O Ministério da Reintegração da Ucrânia encaminhou as questões da CNN para o gabinete do procurador-geral ucraniano. Em comunicado, disse à CNN que reconhecia que para muitas pessoas "a única passagem segura era através da Rússia". “É claro que não são considerados colaboradores [...] Eles têm de chegar a qualquer país terceiro e dirigir-se a um consulado ucraniano local, onde serão emitidos documentos para regressarem à Ucrânia." É menos claro se os ucranianos que permanecem na Rússia por um longo prazo serão bem-vindos sem problemas.
Por lei, a Ucrânia considera aqueles que negam publicamente a ocupação, ajudam os militares russos na Ucrânia, ou pedem apoio às ações russas, como colaboradores e passíveis de sanções penais.
Oksana, outra das ucranianas em Nakhodka que diz ter agora passaportes ucraniano e russo, contou que gostaria de regressar a Mariupol para a visitar, mas apenas se fizer parte da Rússia.

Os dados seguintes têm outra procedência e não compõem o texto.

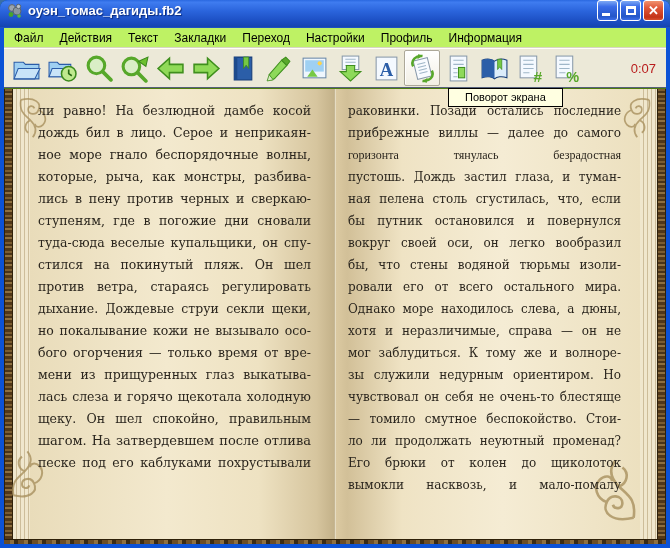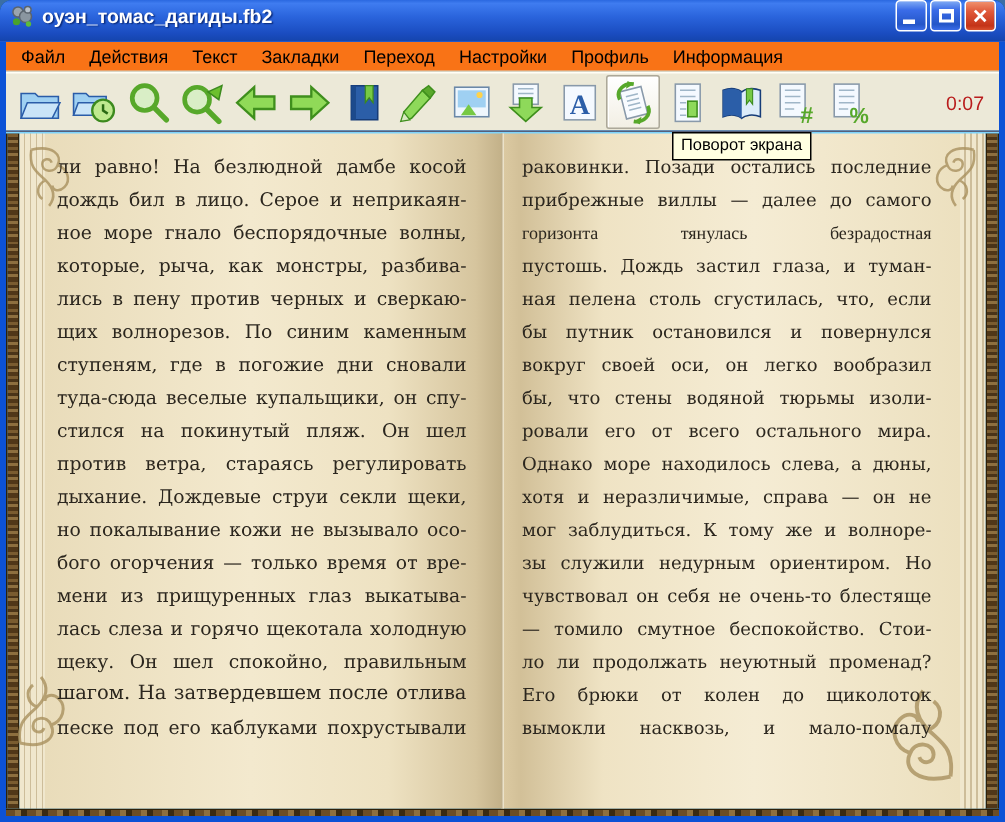"Файл" .menubar { background: #f97316 -> #bef264 }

"De alguma forma as coisas são melhores na Rússia - mais calmas, enquanto na Ucrânia é uma confusão total. Não é claro o que é que o nosso governo está a fazer", disse à CNN por telefone, garantindo: "Eu sou pela paz em todo o mundo."
A sua amiga ucraniana Marina escreveu numa mensagem de texto que, após três anos, "veremos". "Depende do trabalho e do bem-estar material. Até agora, não é muito fácil."
Raymond suspeita que muitos dos que acabaram no extremo oriente da Rússia são menos abastados e, portanto, menos propensos a fazer a longa e cara viagem de regresso à Ucrânia, caso queiram voltar. Guerra após guerra, o mesmo padrão pode ser visto - aqueles com menos dinheiro têm menos opções, observou.
"São aqueles que não têm meios para fugir pela Europa, pelo Báltico, que muitas vezes ficam presos em situações em que podem ser explorados", apontou.
O Conselho de Segurança Nacional dos Estados Unidos recusou-se a dizer se a Ucrânia deveria fazer mais para assegurar aos cidadãos que fugiram para a Rússia que podem voltar sem problemas. Mas disse que os EUA estão a prestar assistência para identificar e localizar refugiados ucranianos que tenham sido detidos e interrogados na Rússia, e estão a impor sanções e restrições de vistos a autoridades e empresas russas, a fim de responsabilizar a Rússia pelo que os EUA descrevem como deportações forçadas.
Oksana garantiu que a Rússia nunca fez parte do seu plano, mesmo quando se abrigou numa cave miserável em Mariupol enquanto a cidade estava sitiada pelas forças russas.
"Eu ia ficar e morrer lá, se a minha filha não tivesse dito: 'Mãe, não quero comer assim e morrer na cave'." Com o irmão de Oksana já no extremo oriente russo, elas decidiram partir.
Oksana disse que os voluntários têm sido úteis e que embora alguns habitantes locais tenham sugerido que ela "voltasse", outros encorajaram-na a ficar - o que, por enquanto, é o que ela pretende fazer.